The official act follows a state board’s unanimous decision in November to recommend a pardon of Plessy, who deliberately sat in a whites-only rail car to test a Jim Crow-era law aimed at marginalizing him and other Black citizens after the Civil War.
Plessy, a shoemaker who was active in a civil rights group, was immediately arrested. His case was heard in Louisiana by Judge John Howard Ferguson, who ruled against Plessy, setting off a chain of events that led to the 1896 Supreme Court case.
Descendants of the Plessy and Ferguson families were at the event. Plessy, who was 30 years old at the time of his arrest, pleaded guilty in 1897 following the Supreme Court ruling and paid a $25 fine. He died in 1925.
“I feel like my feet are not touching the ground today because the ancestors are carrying me,” said Keith Plessy, a first cousin three times removed from Plessy. “Homer Plessy will have his way today.”
In the Plessy vs. Ferguson case, the Supreme Court judges ruled that separate public facilities could be provided to different racial groups as long as they were of equal quality.
The ruling provided the legal basis for segregating schools and other public facilities and held until the Supreme Court’s decision in a 1954 case known as Brown v.

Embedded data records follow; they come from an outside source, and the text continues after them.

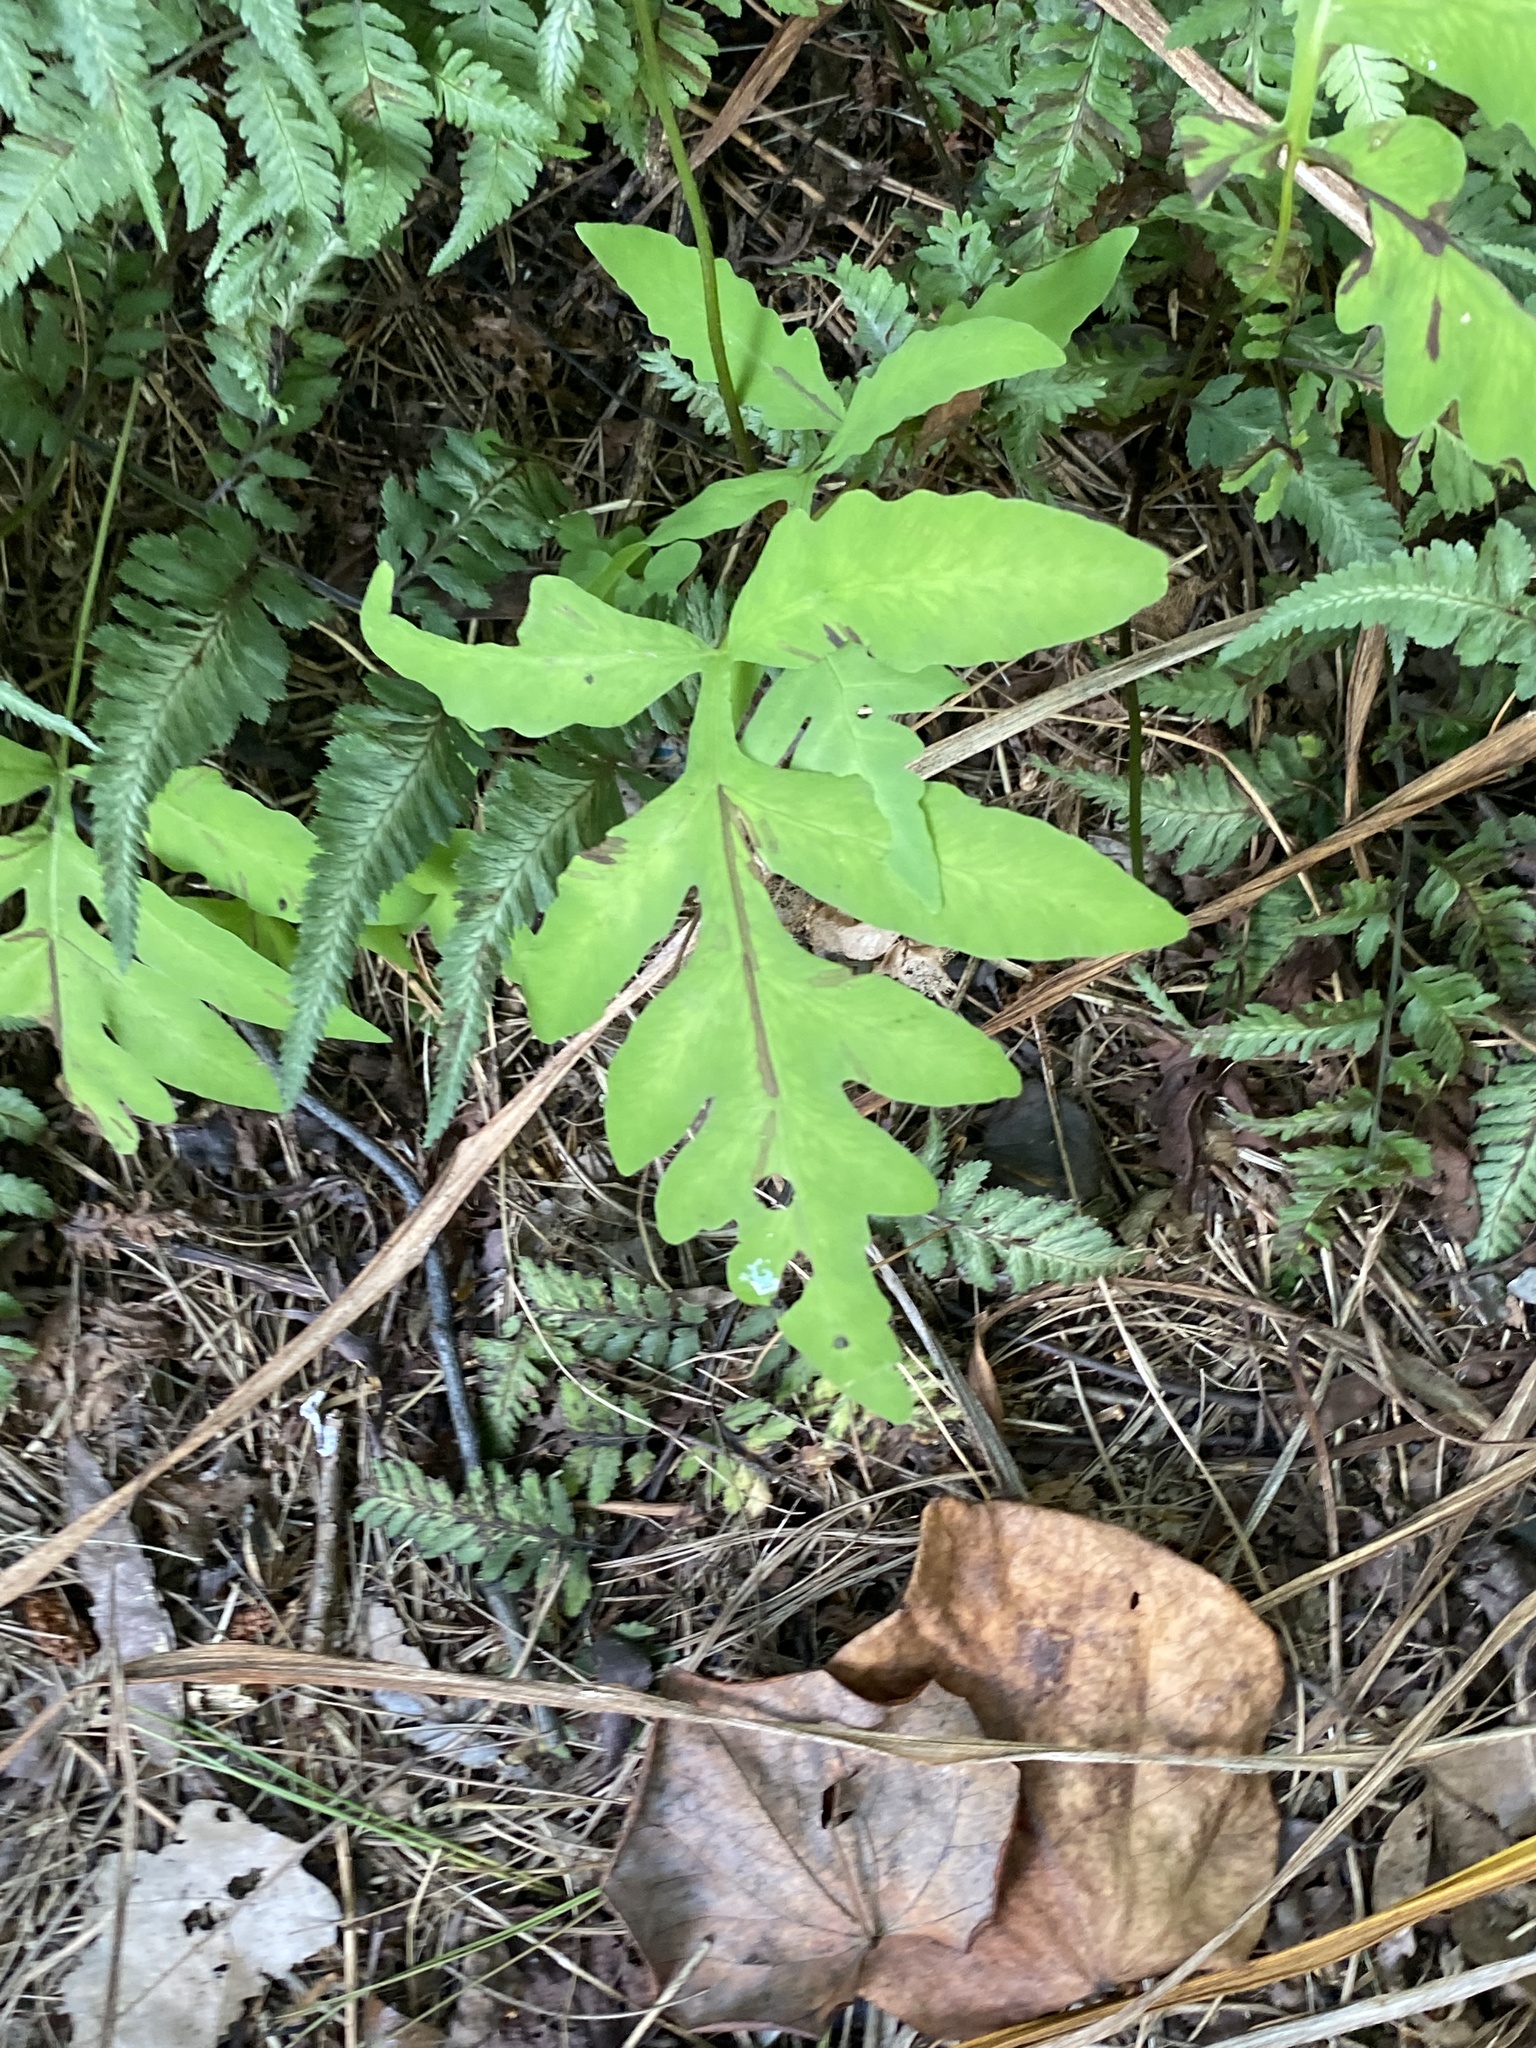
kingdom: Plantae
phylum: Tracheophyta
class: Polypodiopsida
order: Polypodiales
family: Onocleaceae
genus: Onoclea
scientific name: Onoclea sensibilis
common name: Sensitive fern
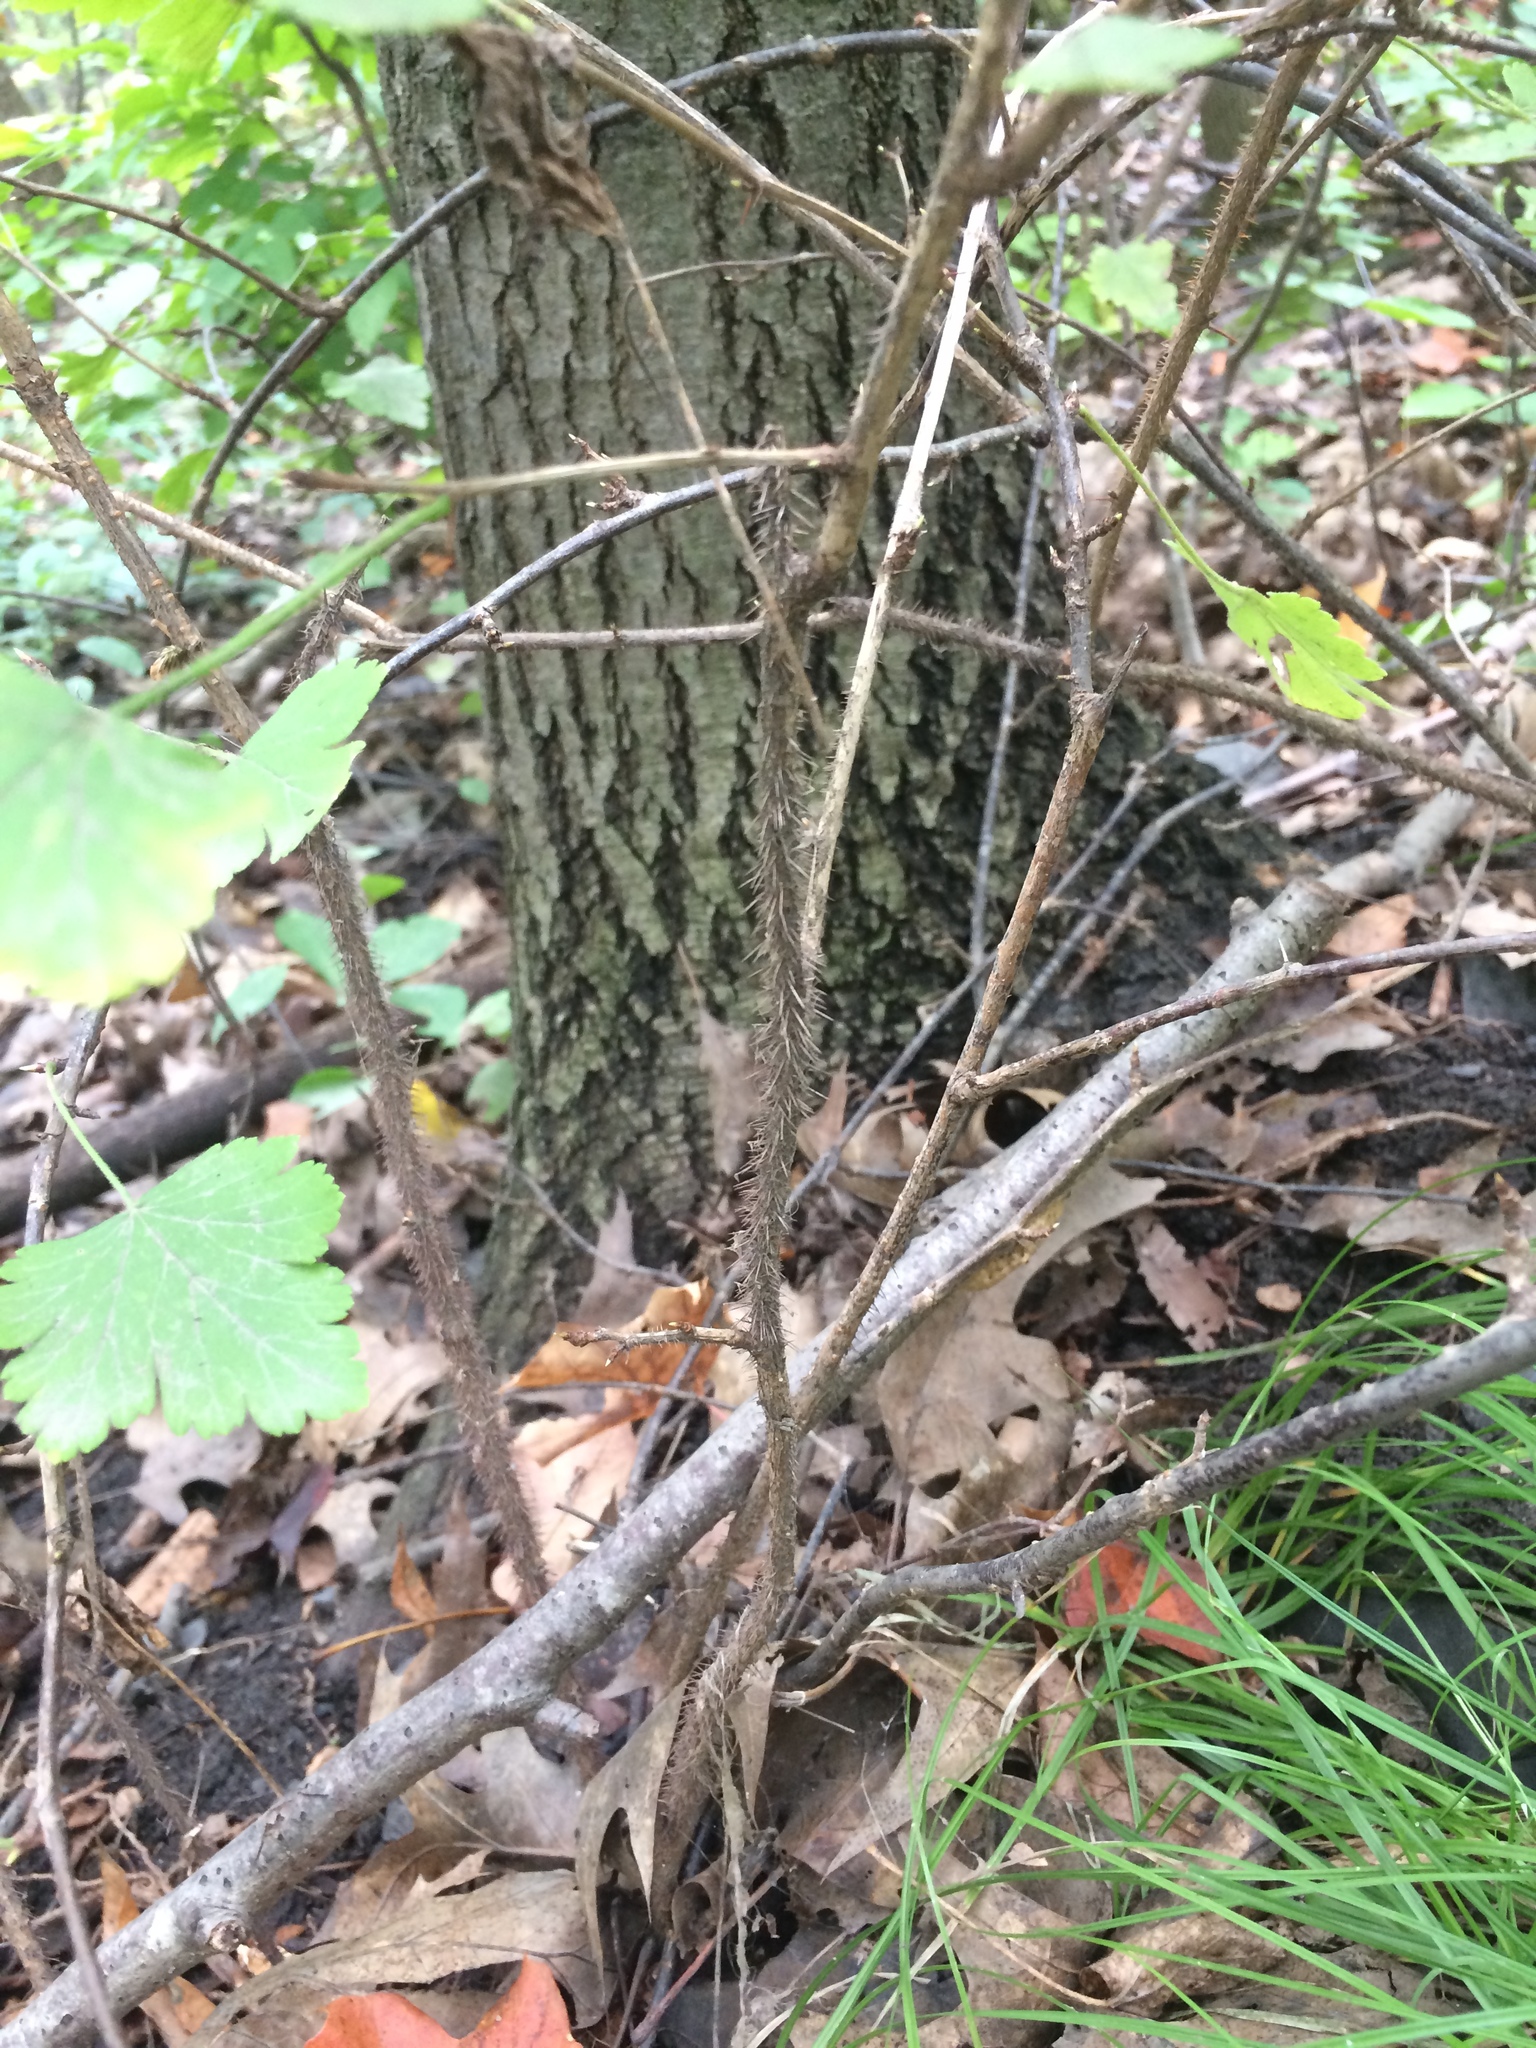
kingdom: Plantae
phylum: Tracheophyta
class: Magnoliopsida
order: Saxifragales
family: Grossulariaceae
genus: Ribes
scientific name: Ribes cynosbati
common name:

Board of Education, which started the process of ending racial segregation.
Governor Bel Edwards and other speakers at the event said the pardon highlighted the importance of acknowledging and educating the public about past injustices rather than promoting a sanitized version of history.
In some U.S. school districts, conservatives have sought to ban teaching of concepts from critical race theory, an academic framework that examines how racism has shaped American society.
“We cannot undo the wrongs of the past but we can and should acknowledge them and learn from them,” said Phoebe Ferguson, a descendant of Judge Ferguson.